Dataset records
◇ ◇ ◇ ◇

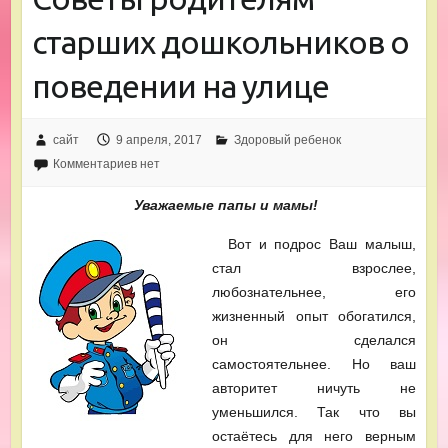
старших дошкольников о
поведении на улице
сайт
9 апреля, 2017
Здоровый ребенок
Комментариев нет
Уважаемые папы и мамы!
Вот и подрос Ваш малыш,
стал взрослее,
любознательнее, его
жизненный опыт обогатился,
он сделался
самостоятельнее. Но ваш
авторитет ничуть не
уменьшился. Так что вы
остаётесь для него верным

◇ ◇ ◇ ◇

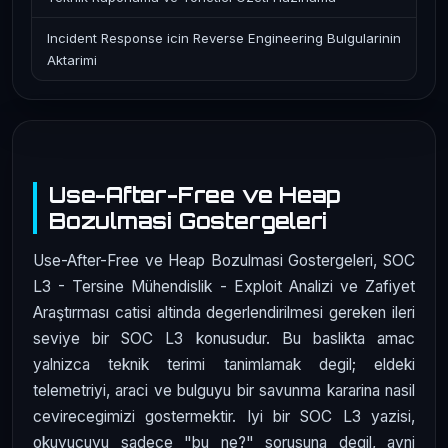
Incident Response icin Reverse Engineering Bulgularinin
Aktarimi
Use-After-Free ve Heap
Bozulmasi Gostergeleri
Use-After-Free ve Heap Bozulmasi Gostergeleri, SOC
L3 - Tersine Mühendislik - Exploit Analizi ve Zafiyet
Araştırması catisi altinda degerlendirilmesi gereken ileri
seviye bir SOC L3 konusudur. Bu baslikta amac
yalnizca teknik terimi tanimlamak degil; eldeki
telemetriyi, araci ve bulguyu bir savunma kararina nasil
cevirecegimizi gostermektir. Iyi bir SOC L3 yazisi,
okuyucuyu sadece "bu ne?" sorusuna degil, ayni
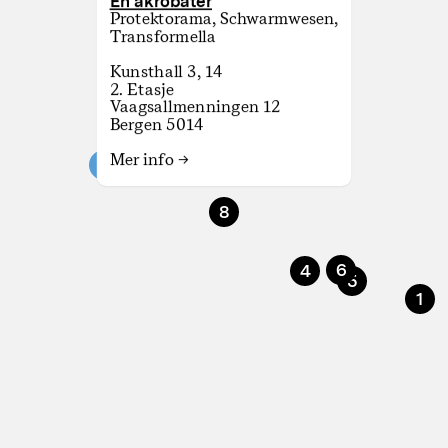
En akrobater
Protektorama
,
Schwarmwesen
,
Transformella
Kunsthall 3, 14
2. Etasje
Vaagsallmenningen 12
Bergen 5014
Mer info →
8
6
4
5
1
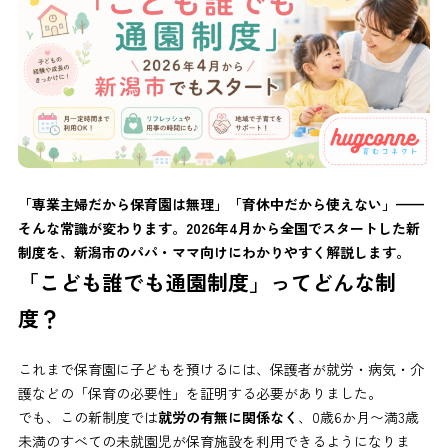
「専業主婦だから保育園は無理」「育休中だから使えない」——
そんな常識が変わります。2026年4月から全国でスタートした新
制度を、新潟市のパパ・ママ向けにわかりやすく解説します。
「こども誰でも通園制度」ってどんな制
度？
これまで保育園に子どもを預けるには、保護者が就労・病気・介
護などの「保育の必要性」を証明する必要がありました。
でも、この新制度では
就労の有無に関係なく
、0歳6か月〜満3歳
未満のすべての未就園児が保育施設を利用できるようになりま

◇ ◇ ◇ ◇

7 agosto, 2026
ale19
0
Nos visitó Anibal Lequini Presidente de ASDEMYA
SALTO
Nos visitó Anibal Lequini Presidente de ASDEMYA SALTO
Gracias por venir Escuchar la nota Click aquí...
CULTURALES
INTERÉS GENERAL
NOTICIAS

◇ ◇ ◇ ◇

Action item — Restate word for word only the lines above from the line containing "он сделался" to the line containing "остаётесь для него верным", both of them included.

Solution to this task —
он сделался
самостоятельнее. Но ваш
авторитет ничуть не
уменьшился. Так что вы
остаётесь для него верным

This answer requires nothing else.